• Senate Bill 326 would stop the privatization of election funding
  • The bill would also require absentee ballots to be returned by election day, as is required in most states
  • The bill would provide funding to help people get voter IDs

Most election reform is unavoidably episodic. Policymakers review what went right or wrong in the last election and adjust election laws accordingly.

For the most part, that is the case with Senate Bill 326, the Election Integrity Act. It contains several reforms to address needs made plain by the 2020 election.

Stopping private election funding

The first thing the bill would do is forbid election boards (state and county) from accepting “private monetary donations for the purpose of administering elections or employing individuals on a temporary basis.” While there are vigorous debates over private involvement in some traditional government sectors, such as waste management, I believe most people would agree that private funding of elections enters dangerous territory.

• **STATED TASK 1**
Write out the passage of the article on Senate Bill 326 from "Most election reform" up to and including "enters dangerous territory.", reproducing it word for word.

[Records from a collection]
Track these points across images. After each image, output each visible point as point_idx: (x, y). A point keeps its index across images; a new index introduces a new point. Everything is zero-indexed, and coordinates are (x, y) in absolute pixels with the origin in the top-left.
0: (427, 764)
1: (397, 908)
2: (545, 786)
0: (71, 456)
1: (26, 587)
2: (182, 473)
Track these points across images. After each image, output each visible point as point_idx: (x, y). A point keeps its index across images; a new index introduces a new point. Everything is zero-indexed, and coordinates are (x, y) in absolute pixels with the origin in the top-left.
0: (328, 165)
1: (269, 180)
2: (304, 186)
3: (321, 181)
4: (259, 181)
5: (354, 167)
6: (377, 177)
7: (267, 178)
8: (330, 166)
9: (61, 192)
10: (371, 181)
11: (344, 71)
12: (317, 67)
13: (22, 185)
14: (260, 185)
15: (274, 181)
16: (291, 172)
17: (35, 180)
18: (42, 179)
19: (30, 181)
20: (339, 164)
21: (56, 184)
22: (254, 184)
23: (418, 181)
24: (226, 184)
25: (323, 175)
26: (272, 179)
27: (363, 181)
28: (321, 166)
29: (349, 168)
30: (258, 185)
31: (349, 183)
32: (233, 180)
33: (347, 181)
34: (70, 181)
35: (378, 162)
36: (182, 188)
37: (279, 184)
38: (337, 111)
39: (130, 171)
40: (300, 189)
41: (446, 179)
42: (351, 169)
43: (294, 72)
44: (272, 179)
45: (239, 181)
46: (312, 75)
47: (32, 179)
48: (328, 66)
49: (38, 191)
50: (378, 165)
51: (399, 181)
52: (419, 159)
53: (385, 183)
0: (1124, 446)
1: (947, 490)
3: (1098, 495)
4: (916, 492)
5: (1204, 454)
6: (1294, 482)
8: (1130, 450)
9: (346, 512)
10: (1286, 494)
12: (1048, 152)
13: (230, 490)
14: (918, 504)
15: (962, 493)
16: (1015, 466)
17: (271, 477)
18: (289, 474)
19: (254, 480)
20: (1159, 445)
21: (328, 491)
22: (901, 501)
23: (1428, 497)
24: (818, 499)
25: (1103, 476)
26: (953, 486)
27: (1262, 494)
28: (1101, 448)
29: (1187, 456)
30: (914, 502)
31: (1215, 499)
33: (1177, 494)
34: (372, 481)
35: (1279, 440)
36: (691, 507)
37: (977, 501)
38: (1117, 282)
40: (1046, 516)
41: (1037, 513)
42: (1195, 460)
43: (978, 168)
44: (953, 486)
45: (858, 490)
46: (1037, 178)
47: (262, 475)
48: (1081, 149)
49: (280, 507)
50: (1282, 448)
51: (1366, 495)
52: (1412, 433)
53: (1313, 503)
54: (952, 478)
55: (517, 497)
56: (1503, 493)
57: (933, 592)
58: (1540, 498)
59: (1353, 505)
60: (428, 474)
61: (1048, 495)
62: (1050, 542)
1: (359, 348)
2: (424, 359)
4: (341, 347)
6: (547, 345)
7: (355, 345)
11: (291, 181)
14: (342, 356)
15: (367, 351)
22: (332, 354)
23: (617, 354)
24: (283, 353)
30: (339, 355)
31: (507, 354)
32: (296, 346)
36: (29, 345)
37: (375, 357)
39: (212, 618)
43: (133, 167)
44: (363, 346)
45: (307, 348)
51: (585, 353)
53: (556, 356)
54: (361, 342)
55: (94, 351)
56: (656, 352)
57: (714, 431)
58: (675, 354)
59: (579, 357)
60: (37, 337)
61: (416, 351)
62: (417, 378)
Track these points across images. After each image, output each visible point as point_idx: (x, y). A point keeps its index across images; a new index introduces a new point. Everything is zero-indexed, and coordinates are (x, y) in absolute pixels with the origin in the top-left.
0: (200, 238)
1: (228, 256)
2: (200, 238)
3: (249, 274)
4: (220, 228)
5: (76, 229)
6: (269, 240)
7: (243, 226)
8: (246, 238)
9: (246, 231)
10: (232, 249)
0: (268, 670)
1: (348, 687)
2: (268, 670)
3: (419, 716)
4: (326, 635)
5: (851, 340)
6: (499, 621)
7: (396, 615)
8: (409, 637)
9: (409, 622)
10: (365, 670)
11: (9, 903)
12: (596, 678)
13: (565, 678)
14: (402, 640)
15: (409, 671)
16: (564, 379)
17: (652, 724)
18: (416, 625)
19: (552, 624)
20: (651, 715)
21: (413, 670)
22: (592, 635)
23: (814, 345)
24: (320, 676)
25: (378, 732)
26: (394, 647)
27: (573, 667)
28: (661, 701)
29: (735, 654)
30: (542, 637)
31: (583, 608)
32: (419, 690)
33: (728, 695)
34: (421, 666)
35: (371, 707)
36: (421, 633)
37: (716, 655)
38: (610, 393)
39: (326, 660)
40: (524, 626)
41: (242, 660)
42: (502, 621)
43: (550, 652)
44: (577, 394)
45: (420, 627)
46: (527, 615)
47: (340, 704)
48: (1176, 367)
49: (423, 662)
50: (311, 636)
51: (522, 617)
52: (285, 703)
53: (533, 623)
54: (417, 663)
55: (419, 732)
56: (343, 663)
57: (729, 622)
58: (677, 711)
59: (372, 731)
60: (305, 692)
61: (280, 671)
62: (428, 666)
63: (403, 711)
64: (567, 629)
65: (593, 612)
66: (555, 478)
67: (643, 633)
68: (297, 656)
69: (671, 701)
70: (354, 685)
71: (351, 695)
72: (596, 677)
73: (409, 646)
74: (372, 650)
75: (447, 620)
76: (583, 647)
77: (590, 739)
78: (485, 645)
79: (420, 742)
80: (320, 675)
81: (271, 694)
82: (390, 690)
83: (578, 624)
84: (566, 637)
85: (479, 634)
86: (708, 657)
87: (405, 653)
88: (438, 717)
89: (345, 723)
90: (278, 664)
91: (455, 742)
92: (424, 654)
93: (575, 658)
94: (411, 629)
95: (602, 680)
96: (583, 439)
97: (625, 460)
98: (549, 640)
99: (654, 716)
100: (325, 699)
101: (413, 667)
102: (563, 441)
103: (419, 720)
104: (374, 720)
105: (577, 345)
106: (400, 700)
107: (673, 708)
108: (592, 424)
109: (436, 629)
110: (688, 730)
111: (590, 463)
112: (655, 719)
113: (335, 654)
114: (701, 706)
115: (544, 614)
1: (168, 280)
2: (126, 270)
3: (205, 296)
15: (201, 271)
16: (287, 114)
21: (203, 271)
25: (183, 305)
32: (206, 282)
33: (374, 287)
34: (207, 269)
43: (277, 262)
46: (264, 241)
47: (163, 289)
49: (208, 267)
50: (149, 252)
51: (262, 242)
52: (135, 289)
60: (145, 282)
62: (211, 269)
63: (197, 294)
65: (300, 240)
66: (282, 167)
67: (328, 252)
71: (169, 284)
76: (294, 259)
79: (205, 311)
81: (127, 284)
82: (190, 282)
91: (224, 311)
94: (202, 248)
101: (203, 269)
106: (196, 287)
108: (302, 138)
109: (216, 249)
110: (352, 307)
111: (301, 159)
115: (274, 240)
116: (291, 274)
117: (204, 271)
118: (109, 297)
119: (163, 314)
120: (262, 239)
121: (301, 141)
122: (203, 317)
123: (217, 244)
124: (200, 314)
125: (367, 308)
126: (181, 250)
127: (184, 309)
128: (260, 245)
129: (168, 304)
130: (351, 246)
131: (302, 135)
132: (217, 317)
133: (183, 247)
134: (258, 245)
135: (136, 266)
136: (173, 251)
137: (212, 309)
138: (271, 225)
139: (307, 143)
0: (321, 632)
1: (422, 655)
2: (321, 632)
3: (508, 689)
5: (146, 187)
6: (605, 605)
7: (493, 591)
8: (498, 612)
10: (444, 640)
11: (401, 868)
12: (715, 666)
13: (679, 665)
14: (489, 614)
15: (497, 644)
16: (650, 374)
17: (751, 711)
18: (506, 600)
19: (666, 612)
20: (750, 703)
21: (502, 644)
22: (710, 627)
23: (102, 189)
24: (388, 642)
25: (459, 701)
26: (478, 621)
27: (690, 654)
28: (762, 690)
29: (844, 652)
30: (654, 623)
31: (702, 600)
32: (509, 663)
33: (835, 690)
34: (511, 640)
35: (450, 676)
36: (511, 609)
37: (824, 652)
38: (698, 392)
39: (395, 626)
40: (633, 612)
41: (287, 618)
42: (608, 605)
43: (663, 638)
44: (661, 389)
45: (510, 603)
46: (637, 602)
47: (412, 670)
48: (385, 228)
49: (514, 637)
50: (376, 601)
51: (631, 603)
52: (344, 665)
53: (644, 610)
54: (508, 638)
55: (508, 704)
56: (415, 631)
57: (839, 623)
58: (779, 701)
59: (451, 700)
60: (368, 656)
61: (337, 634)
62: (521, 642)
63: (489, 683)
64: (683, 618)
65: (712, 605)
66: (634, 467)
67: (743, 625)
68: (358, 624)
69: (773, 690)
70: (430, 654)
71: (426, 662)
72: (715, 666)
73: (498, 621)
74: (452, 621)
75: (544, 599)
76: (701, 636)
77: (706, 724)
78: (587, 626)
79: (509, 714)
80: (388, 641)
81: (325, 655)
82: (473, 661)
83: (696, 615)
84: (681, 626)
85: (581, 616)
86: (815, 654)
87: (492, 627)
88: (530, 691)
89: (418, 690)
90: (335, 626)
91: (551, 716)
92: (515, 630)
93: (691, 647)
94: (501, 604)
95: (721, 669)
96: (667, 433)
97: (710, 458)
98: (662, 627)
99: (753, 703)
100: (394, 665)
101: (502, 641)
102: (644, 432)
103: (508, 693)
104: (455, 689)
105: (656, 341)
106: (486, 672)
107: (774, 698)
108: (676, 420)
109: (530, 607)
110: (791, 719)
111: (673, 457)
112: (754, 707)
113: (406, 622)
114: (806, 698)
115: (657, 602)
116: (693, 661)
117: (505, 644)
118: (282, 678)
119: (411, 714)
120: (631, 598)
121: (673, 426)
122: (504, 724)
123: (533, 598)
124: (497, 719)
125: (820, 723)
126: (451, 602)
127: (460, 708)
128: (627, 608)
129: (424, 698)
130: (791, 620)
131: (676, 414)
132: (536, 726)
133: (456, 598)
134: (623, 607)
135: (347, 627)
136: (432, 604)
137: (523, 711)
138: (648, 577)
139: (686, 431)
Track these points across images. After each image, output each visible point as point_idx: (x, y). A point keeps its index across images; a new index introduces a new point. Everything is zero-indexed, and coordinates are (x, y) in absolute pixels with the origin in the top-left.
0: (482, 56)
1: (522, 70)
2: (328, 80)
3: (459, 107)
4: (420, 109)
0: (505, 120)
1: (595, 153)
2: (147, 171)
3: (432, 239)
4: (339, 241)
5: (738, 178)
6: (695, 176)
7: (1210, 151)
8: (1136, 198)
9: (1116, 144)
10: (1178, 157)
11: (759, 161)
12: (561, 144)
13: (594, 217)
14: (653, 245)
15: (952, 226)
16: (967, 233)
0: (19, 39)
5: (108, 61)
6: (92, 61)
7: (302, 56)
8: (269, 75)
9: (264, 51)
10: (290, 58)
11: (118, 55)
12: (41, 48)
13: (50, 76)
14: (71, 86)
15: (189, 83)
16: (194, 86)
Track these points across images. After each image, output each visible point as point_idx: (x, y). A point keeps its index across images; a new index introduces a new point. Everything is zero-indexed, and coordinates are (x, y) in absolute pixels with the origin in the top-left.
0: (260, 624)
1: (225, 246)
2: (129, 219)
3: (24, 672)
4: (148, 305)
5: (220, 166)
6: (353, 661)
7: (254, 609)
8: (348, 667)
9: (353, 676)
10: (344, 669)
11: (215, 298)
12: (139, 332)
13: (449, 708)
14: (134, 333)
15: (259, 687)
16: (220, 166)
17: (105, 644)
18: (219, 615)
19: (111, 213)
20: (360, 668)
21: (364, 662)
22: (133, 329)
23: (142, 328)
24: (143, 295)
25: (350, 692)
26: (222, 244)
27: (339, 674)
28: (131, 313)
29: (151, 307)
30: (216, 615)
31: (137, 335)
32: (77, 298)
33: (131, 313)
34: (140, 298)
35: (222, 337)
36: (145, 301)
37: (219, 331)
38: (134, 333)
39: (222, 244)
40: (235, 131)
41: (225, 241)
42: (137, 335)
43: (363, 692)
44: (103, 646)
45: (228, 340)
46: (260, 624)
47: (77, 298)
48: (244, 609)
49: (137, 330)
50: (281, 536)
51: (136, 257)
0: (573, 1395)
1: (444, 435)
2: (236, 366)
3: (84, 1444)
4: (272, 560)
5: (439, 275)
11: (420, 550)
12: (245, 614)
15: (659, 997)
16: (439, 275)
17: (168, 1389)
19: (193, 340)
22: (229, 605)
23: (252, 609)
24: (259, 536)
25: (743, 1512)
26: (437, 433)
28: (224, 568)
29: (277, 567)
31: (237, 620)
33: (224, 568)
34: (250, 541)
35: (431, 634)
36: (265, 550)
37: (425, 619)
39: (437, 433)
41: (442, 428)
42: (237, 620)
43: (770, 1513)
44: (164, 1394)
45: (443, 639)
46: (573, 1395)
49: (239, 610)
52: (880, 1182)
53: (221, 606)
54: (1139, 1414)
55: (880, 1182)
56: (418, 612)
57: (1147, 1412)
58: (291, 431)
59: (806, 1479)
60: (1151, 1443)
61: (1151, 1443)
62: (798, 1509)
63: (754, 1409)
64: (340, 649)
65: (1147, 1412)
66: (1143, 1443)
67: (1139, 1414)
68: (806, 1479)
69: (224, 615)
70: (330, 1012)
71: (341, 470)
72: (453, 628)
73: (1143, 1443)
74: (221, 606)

• **STATED TASK 2**
In the rows above, convert the lines from the line with "11: (9, 903)" up to and including the line with "63: (403, 711)" into a numbered list, leaving out any blank lines.

• **EXERCISE ANSWER 1**
Most election reform is unavoidably episodic. Policymakers review what went right or wrong in the last election and adjust election laws accordingly.

For the most part, that is the case with Senate Bill 326, the Election Integrity Act. It contains several reforms to address needs made plain by the 2020 election.

Stopping private election funding

The first thing the bill would do is forbid election boards (state and county) from accepting “private monetary donations for the purpose of administering elections or employing individuals on a temporary basis.” While there are vigorous debates over private involvement in some traditional government sectors, such as waste management, I believe most people would agree that private funding of elections enters dangerous territory.

• **EXERCISE ANSWER 2**
1. 11: (9, 903)
2. 12: (596, 678)
3. 13: (565, 678)
4. 14: (402, 640)
5. 15: (409, 671)
6. 16: (564, 379)
7. 17: (652, 724)
8. 18: (416, 625)
9. 19: (552, 624)
10. 20: (651, 715)
11. 21: (413, 670)
12. 22: (592, 635)
13. 23: (814, 345)
14. 24: (320, 676)
15. 25: (378, 732)
16. 26: (394, 647)
17. 27: (573, 667)
18. 28: (661, 701)
19. 29: (735, 654)
20. 30: (542, 637)
21. 31: (583, 608)
22. 32: (419, 690)
23. 33: (728, 695)
24. 34: (421, 666)
25. 35: (371, 707)
26. 36: (421, 633)
27. 37: (716, 655)
28. 38: (610, 393)
29. 39: (326, 660)
30. 40: (524, 626)
31. 41: (242, 660)
32. 42: (502, 621)
33. 43: (550, 652)
34. 44: (577, 394)
35. 45: (420, 627)
36. 46: (527, 615)
37. 47: (340, 704)
38. 48: (1176, 367)
39. 49: (423, 662)
40. 50: (311, 636)
41. 51: (522, 617)
42. 52: (285, 703)
43. 53: (533, 623)
44. 54: (417, 663)
45. 55: (419, 732)
46. 56: (343, 663)
47. 57: (729, 622)
48. 58: (677, 711)
49. 59: (372, 731)
50. 60: (305, 692)
51. 61: (280, 671)
52. 62: (428, 666)
53. 63: (403, 711)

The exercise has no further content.